Skin color at birth is an indicator of each person's original shade before environmental and lifestyle factors could have an effect.

Our skin color at birth will usually change over the years

Our skin color when we were born is our natural shade before environmental and lifestyle factors could have an effect on it.

From the first year of our lives to now, we would have lived through thousands of days of sun exposure, harmful pollutants, and chemicals – all of which would have darkened our skin, both internally and externally.

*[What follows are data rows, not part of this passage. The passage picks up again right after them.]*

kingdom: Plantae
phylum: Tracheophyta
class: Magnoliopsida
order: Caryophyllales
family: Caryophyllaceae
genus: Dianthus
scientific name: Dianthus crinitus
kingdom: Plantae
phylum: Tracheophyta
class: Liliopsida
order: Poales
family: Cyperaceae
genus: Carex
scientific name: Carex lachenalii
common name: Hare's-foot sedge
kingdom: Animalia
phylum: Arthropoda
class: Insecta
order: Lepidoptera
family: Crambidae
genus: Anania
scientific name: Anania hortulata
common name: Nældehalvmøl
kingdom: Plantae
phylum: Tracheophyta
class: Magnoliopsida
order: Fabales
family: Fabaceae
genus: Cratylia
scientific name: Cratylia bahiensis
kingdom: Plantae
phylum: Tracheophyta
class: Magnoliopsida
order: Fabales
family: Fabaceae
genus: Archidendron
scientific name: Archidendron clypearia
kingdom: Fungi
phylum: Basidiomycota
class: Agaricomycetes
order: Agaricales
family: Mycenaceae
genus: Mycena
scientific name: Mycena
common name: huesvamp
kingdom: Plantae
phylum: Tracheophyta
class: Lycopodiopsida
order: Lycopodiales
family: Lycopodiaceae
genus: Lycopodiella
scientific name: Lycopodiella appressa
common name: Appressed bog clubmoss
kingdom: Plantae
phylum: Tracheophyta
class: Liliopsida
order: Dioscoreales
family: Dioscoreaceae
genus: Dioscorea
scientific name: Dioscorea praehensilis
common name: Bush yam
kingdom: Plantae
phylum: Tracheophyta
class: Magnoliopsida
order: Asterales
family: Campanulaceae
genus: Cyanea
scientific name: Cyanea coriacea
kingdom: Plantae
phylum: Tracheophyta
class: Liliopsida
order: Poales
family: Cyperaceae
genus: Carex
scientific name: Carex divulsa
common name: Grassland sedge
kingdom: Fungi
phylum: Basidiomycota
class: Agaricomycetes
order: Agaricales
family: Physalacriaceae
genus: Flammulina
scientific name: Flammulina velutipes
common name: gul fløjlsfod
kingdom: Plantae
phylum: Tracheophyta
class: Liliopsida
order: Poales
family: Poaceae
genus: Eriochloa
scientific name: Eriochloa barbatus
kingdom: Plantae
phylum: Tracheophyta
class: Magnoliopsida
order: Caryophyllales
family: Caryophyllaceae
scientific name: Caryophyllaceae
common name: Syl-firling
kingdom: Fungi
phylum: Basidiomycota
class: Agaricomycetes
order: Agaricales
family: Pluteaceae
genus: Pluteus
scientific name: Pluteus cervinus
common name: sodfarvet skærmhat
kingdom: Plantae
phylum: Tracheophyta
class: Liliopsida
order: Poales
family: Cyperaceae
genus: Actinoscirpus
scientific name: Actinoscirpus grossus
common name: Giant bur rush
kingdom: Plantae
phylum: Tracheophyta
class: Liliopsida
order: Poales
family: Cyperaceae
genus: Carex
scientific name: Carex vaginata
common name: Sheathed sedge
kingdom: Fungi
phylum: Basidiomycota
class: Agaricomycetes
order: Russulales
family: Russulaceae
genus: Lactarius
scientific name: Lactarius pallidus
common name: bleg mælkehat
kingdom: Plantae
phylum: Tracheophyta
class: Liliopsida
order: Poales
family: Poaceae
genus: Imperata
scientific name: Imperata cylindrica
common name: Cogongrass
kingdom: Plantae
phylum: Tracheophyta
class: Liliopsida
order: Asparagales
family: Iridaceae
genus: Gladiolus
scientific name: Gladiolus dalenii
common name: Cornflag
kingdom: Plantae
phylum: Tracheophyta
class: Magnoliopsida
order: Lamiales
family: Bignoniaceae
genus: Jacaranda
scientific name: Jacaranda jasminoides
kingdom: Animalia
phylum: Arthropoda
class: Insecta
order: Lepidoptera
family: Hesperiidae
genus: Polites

Common causes of skin darkening over the years


  • Daily sun exposure. How many thousands of hours have you spent playing outdoors while you were a kid, going to the beach, swimming, playing organized sports at school? Each hour under the sun would have triggered a darkening reaction — the body’s way of protecting itself from UV radiation.
  • Environmental damage. Damage from the environment in the form of pollution, toxins and chemicals can make your skin appear duller and darker. Unfortunately, unless you live in a rural commune, these toxins and chemicals are in everything you touch, eat and drink. If you live in the city or near an industrial area, the very air you breathe is likely full of toxins.
  • Poor diet/lifestyle. Who among us hasn’t eaten greasy cheeseburgers and french fries, only to wash it down with sodas? While junk food may taste good, the frightening truth is that we become what we eat. Every cell in our bodies is made up of the nourishment we choose to ingest, and eating a poor diet filled with fat, sugar and preservatives will affect our health and give us drier, darker-looking and more damaged skin.
  • Hormonal changes. Hormonal changes can affect our skin, leading to changes in skin tone and evenness. Some of the causes of hormonal changes and fluctuations include puberty, birth control pills, pregnancy, menopause, and even eating hormone-injected meat.